Gideon lifted a teasing eyebrow at her. “I don’t know about you, but I point-blank refuse to wash dishes or muck out a stable for a few coins.”

“Gideon,” she said, and she suddenly looked unsure, as though she was warring with herself whether or not to tell him something.

“What, are you going to tell me you can summon gold out of thin air?” he said with a short laugh.

Hara rolled her lips into her mouth and her eyes flicked away from him, and in that hesitation, Gideon’s mocking smile dropped.

“Hara . . . are you telling me you can create gold out of nothing?”

“Not nothing,” she said quietly, avoiding his eyes. As she spoke her fingers found a stone on the ground, and she grasped it in her fist. “It works best if the material is metal to begin with, or at least hard and dense like stone or wood.”

Gideon’s eyes were fixed on her closed fist, watching as her fingers flexed around the stone rhythmically. It seemed to go on for several minutes, and then Hara’s grip relaxed, and she placed something warm in his hand.

A glowing lump of gold rested in his palm, heavier than any stone.

He stared at it for a moment, his mind scrambling to absorb this new information. A clear thought suddenly buoyed to the surface above all the others.

Hara was in grave danger.

He looked up at her as she began to speak in a hurried murmur.

“You cannot tell anyone, Gideon. Swear to me. Not a soul can know,” she said, and before he could stop her, she snatched the stone-shaped lump of gold and tossed it into the wavinggrasses. He made a strangled noise and had halfway risen to his feet when she pulled him back to earth again.

“Please swear to me, Gideon. Swear you will not tell anyone.”

Gideon looked down at her, the blank fear in her eyes breaking through his astonishment. She needed reassurance now, not his slack-mouthed shock. He took up her hands in his.

“I swear it,” he said, and her fearful eyes relaxed slightly. “I understand, Hara. If the wrong person knew that you could make gold . . . ”

“This is why the witch hunter did not find me. He had a way to sense if there were iron-shy creatures nearby, but I’ve never been bothered by metals. Not like the others,” she said.

“So you can make more than gold?” he asked.

Hara nodded. “My tutor only taught me how to make gold, silver, and other precious metals. But I can make others.”
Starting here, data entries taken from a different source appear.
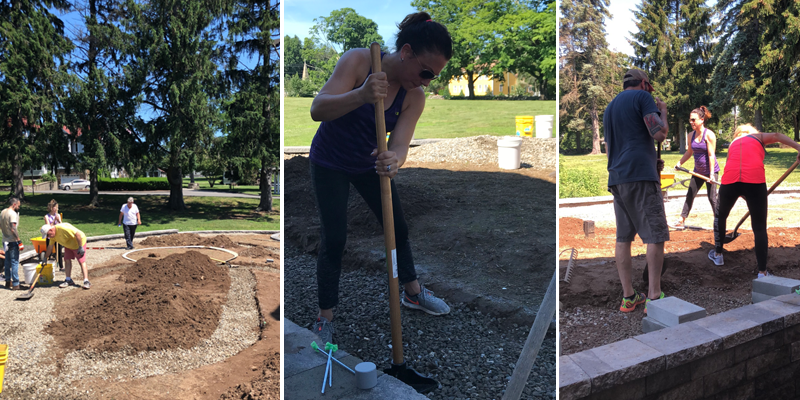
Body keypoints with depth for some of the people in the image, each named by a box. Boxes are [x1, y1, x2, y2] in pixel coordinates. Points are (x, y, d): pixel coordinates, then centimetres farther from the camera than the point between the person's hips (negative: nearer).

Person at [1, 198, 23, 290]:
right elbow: (13, 229, -24)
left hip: (5, 240, 9)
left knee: (7, 262, 15)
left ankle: (8, 282, 23)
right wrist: (19, 241, -22)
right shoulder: (13, 214, -16)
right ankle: (15, 284, -5)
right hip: (12, 241, -9)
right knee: (15, 262, -5)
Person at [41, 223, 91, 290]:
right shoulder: (52, 235, -4)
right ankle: (68, 280, 14)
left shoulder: (62, 228, -33)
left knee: (82, 262, -13)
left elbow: (78, 234, -33)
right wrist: (45, 258, 14)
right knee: (67, 260, 3)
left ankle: (86, 281, -17)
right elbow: (50, 247, 11)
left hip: (79, 242, -8)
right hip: (68, 245, 8)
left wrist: (80, 247, -29)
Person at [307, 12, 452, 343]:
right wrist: (360, 95, -53)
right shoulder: (359, 61, -26)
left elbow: (400, 145, -25)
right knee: (334, 239, -7)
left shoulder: (414, 98, -14)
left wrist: (393, 161, -51)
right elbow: (318, 109, -35)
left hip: (370, 164, 5)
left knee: (398, 228, 11)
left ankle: (413, 292, 35)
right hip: (330, 164, -4)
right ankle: (325, 317, 11)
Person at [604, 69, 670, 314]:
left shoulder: (610, 107, 25)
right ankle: (654, 296, -8)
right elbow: (659, 134, -9)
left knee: (623, 236, 6)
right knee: (656, 234, -5)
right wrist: (662, 112, 10)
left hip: (616, 177, 8)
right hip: (641, 176, -7)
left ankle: (628, 297, 7)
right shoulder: (642, 97, 1)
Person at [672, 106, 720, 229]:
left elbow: (711, 155, -18)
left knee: (712, 198, -5)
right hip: (698, 171, 7)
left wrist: (712, 174, -20)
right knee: (689, 195, 8)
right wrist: (679, 163, 5)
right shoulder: (692, 135, 2)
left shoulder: (709, 134, -16)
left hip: (710, 170, -7)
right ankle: (681, 221, 13)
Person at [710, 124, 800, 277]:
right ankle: (762, 272, 4)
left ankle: (717, 255, 39)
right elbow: (776, 136, 2)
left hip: (730, 180, 2)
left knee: (720, 216, 29)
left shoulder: (733, 144, 33)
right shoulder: (759, 136, 25)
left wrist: (743, 195, 42)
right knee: (760, 228, 8)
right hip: (755, 180, -2)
The possibilities bloomed in Gideon’s mind. So much of the wondrous technology that Montag built relied upon their mines. He himself had toured mines with his father, seeing the hard labor and the danger that countless workers were subjected to in order to obtain these materials. The weaponry, the transportation, the communication, the wealth. All of it was tied to their mines in some way or another, the source of their power in the mountainous realm.

And here was Hara, able to create precious metals on a whim with a simple touch.
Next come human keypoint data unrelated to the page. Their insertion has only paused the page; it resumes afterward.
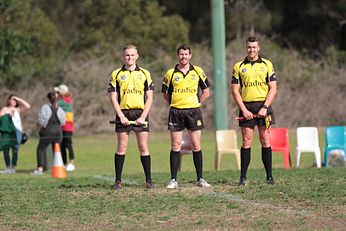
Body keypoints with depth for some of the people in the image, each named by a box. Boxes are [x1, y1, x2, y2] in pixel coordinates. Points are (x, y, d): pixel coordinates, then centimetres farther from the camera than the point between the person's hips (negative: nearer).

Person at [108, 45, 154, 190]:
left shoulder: (145, 74, 9)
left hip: (141, 114, 0)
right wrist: (121, 116, -8)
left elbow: (149, 97, 6)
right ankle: (118, 181, 2)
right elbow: (113, 97, 3)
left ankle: (148, 180, 3)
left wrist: (143, 116, -6)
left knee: (143, 147, -1)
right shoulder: (116, 74, 7)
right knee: (121, 147, -1)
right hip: (123, 114, 0)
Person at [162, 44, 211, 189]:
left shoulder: (198, 71, 5)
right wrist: (174, 103, 5)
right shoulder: (170, 73, 4)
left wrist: (196, 103, 4)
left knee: (196, 146, 1)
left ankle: (200, 179, 7)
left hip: (193, 111, 0)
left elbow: (206, 92, 11)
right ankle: (173, 180, 2)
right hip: (175, 112, 0)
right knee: (175, 146, -1)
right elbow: (165, 94, 13)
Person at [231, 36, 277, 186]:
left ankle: (269, 176, 3)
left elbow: (273, 88, 2)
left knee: (265, 140, -1)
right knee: (246, 142, -2)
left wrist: (265, 107, -9)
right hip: (246, 107, 0)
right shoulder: (238, 66, 7)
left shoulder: (267, 65, 6)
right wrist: (243, 110, -6)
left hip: (263, 106, 0)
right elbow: (235, 90, 4)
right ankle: (243, 177, 1)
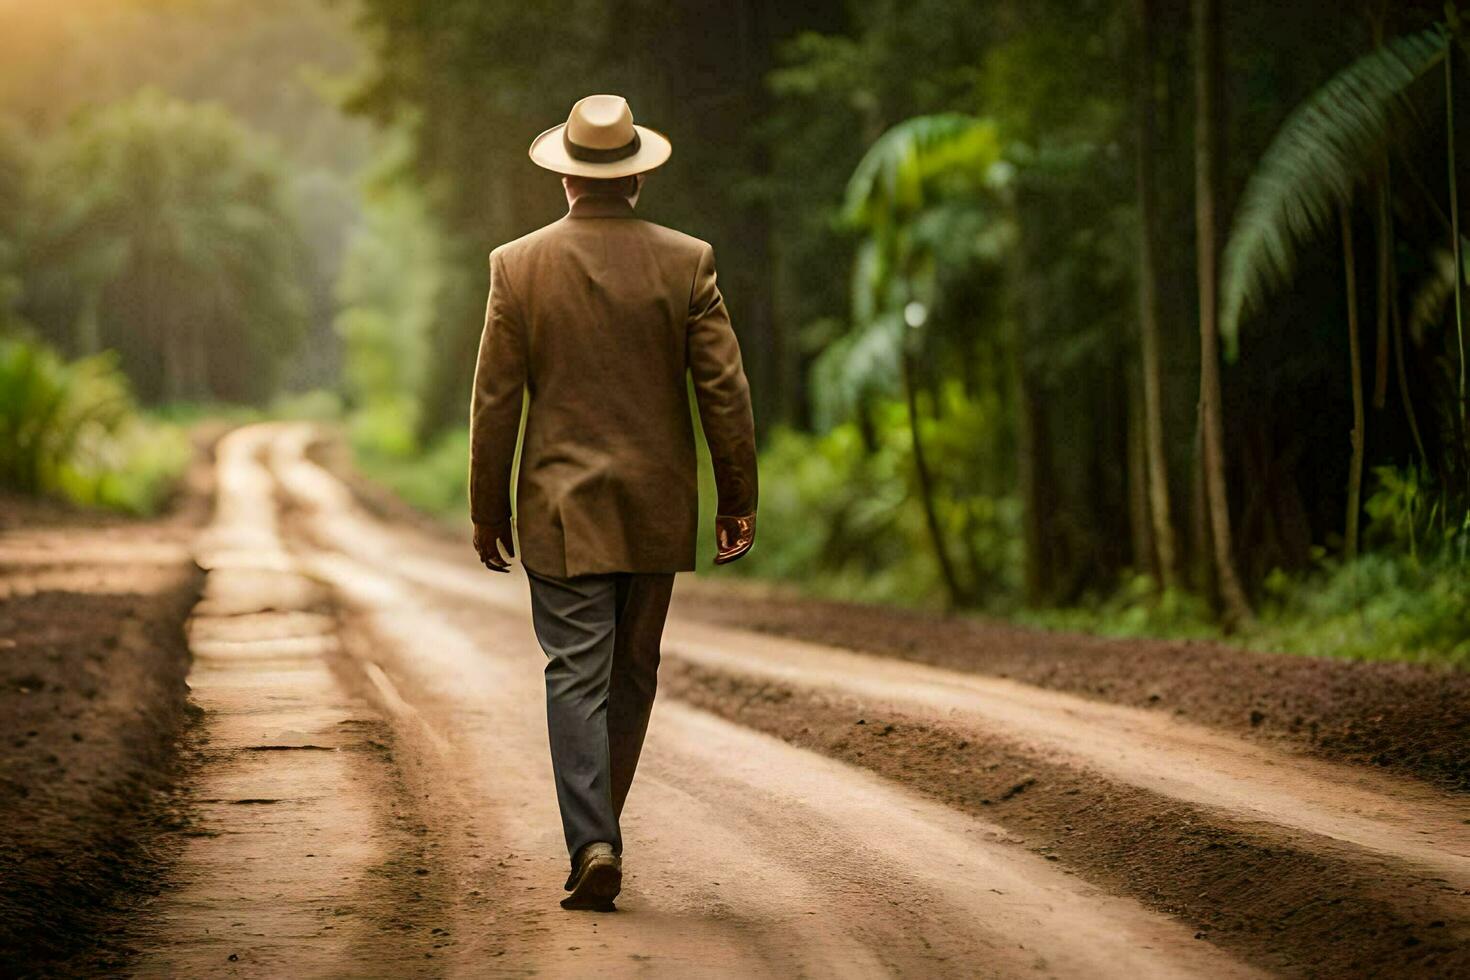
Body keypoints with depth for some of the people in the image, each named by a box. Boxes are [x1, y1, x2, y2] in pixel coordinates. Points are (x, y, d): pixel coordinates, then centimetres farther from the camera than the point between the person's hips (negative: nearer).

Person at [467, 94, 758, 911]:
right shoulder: (687, 262, -4)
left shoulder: (518, 266, -4)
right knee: (634, 674, 14)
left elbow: (496, 401, -2)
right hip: (657, 507, 1)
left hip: (563, 508, -1)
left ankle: (593, 844, -15)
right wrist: (738, 498, 3)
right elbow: (725, 388, -4)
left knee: (576, 677, -2)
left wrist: (489, 513, 6)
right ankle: (598, 828, 24)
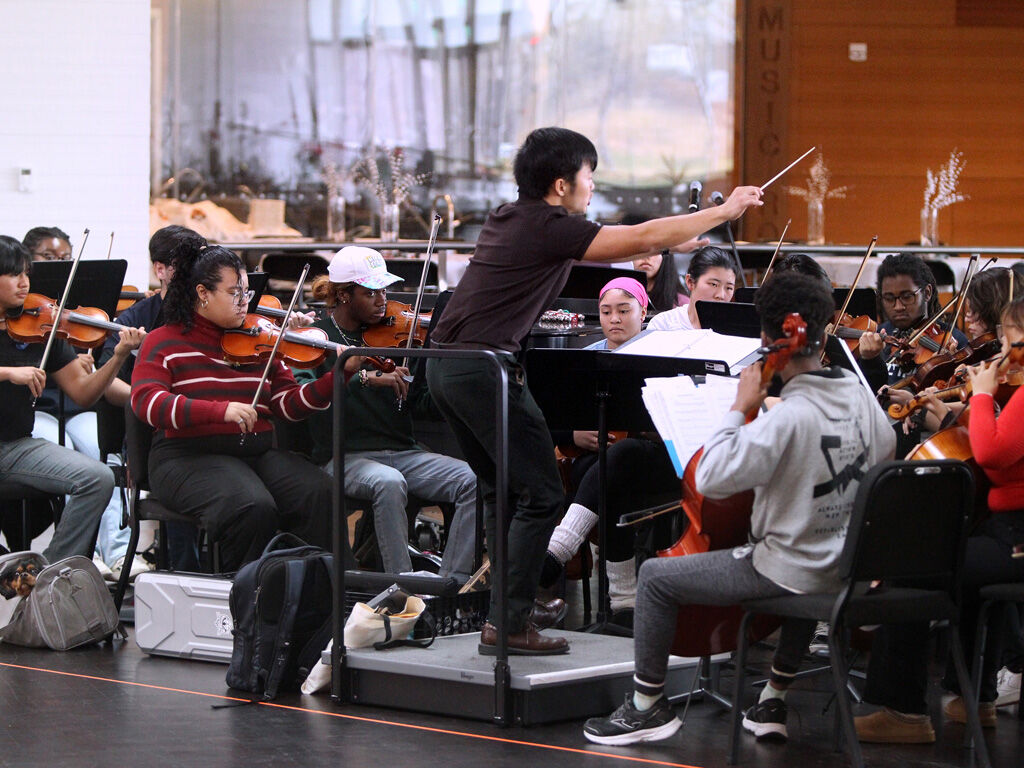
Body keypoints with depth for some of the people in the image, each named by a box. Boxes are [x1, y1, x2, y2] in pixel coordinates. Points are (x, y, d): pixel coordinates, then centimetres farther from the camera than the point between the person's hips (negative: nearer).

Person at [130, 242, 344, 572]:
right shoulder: (165, 342, 4)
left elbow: (289, 405, 9)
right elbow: (146, 401, -13)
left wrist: (336, 378, -9)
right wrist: (222, 410, -25)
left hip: (260, 452, 5)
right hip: (191, 456, -4)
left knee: (321, 495, -23)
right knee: (253, 508, -34)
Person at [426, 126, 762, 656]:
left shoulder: (508, 219, 17)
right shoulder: (550, 228, -10)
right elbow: (644, 238, -10)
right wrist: (724, 211, -2)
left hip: (445, 367, 10)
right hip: (485, 368, -10)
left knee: (502, 492, 18)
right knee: (540, 495, -4)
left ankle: (504, 612, 20)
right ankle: (508, 624, -6)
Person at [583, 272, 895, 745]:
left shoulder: (790, 416, -27)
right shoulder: (860, 396, -3)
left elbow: (712, 479, -29)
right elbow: (884, 453, 19)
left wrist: (740, 408, -19)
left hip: (788, 571, -8)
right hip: (845, 565, 8)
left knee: (656, 577, 2)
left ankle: (647, 706, 12)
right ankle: (773, 702, 44)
“My mother and my aunt told me that my gift was rare, even among the royal elementals. There hadn’t been a natural alchemist in living memory. Those with the ability used to be hunted, forced to make gold for those who imprisoned us. My mother made me swear never to tell anyone outside of my tutor, Alcmene.”

“Why did you tell me?” asked Gideon.

Hara slowly brought her eyes up to him.

“You bled for me. I do not think you would sell me out so quickly,” Then her brows furrowed. “And you stole from a man at daggerpoint. If I had known you were going to do that, I would have told you before. You really are dramatic.”

“I, dramatic?” said Gideon. “Rich coming from you. That is quite the parlor trick you just showed me.”